Wie sind die Tölzer Jungspunde Ihnen gegenüber aufgetreten?

Ich mache jetzt schon so viele Jahre im Sommer in Tölz mit – seit ich nach Nordamerika gewechselt bin. Ich kenne daher fast alle, auch die jüngeren Spieler. Ich fühle mich daher immer als Teil der Mannschaft, wenn ich nach Tölz komme. Es ist völlig gut, wie es läuft.

Was steht als nächstes auf dem Terminplan?

Wir sind am Samstag nach Kazan geflogen und hatten am Sonntag das Spiel. Weiter geht es mit Auswärtsspielen am Dienstag gegen Omsk und am Donnerstag gegen Sankt Petersburg. Am Freitag sind wir kurz daheim, und am nächsten Tag fliegen wir nach Magnitogorsk. Da werden wir schon ein paar Kilometer runterradeln. Von Jekaterinburg bis nach Moskau sind es allein schon 1700 Kilometer.

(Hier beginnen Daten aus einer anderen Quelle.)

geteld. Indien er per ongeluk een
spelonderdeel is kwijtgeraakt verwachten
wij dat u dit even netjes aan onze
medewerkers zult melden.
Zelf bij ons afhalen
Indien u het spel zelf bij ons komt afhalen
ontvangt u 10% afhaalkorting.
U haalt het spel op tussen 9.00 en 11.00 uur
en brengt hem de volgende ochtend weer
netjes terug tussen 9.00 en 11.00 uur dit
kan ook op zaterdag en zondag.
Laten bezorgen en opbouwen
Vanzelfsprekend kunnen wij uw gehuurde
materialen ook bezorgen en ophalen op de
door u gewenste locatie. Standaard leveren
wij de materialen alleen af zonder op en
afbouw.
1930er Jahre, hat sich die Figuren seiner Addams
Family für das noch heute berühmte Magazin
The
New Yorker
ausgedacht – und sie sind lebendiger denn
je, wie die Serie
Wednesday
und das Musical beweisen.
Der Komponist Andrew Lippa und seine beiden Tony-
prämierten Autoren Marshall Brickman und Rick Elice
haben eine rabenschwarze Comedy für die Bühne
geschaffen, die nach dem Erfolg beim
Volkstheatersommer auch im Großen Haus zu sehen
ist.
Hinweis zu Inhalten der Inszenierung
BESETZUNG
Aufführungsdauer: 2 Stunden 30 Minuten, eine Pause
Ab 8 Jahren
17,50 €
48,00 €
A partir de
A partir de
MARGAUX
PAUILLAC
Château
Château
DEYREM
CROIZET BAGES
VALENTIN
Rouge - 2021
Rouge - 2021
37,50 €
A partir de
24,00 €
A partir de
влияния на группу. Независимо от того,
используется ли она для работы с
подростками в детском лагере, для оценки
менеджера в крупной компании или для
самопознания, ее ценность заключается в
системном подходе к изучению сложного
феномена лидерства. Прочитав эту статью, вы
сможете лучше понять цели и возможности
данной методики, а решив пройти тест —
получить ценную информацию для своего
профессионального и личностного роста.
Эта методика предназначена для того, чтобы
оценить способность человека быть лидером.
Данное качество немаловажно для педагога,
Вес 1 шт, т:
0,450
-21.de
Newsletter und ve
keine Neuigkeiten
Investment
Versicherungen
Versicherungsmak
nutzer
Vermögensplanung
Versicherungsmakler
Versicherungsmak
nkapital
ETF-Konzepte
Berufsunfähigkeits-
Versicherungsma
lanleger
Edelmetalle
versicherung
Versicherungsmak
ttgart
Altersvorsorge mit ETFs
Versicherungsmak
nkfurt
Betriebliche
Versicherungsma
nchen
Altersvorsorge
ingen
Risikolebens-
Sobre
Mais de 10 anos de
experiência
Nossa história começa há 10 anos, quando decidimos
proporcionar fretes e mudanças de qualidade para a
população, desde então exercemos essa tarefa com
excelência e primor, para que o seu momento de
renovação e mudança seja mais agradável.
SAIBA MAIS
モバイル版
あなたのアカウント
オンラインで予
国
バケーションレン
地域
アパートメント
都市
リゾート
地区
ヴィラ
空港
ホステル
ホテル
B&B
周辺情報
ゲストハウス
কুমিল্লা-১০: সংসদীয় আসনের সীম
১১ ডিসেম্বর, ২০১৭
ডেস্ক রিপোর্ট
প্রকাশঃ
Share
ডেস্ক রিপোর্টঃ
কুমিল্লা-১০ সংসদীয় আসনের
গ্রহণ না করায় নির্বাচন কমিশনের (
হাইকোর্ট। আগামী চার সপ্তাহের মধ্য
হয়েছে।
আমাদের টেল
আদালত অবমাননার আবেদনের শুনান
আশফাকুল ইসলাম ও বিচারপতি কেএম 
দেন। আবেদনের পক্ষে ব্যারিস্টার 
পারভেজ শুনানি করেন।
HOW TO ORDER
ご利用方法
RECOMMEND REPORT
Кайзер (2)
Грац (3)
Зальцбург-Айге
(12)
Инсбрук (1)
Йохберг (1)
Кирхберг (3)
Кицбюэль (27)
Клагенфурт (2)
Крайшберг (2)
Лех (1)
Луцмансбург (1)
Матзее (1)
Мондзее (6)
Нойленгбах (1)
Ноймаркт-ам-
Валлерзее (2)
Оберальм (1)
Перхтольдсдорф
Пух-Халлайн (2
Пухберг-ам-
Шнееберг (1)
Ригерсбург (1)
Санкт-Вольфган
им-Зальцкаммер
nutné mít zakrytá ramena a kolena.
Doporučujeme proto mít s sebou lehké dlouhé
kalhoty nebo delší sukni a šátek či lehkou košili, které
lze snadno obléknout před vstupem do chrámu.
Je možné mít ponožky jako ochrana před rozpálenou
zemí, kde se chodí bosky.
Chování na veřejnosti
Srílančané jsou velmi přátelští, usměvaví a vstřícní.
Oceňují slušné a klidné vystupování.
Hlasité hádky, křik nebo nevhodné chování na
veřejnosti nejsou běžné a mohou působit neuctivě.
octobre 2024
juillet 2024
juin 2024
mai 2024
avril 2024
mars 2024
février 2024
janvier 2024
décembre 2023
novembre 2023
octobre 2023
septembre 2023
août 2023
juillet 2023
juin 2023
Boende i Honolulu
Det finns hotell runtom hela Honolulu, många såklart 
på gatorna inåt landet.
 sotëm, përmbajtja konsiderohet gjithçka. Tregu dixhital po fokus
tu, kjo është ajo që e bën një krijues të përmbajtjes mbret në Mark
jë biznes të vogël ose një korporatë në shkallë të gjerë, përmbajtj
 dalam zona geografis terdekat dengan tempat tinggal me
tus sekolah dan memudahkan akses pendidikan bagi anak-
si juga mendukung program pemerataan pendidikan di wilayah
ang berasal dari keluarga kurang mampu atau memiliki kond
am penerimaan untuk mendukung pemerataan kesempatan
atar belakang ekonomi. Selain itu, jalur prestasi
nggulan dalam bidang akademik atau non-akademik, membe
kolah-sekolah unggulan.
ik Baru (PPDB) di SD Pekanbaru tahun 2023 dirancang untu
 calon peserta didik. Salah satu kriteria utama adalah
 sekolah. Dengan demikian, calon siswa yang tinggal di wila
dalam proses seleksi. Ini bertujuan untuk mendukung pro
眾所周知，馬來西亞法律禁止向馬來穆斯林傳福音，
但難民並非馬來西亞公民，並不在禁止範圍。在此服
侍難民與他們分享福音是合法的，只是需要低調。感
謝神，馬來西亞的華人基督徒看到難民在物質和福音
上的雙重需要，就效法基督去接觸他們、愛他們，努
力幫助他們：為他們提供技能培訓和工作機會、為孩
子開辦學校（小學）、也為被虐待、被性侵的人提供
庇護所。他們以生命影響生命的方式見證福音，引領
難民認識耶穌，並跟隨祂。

Wie stellen Sie sich die Zukunft vor?

Erst einmal freue ich mich auf die Spiele hier. Das wird bestimmt eine super Erfahrung. Wie es dann weitergeht, muss man sehen. In Nordamerika geht es vielleicht wieder im Februar los, in Deutschland Mitte Dezember. Wie sich das alles entwickelt, ist schwer zu sagen – hoffentlich wieder in Richtung Normalität. Am Wichtigsten ist, dass wieder Zuschauer rein dürfen. Man muss schauen, dass man Lösungen findet, ohne die Gesundheit zu gefährden.

Nordamerika ist nach wie vor ein Thema?

Ausschließen würde ich es niemals. Es spielen mehrere Faktoren bei der Entscheidung mit rein, wie zum Beispiel die Familie. Mit fast 33 Jahren ist es für mich wichtig, dass ich Eishockeyspielen und die Zeit genießen kann. Ich versuche, locker an die Sache ran zu gehen, konzentriere mich auf das Hier und Jetzt und versuche gut für Jekaterinburg zu spielen.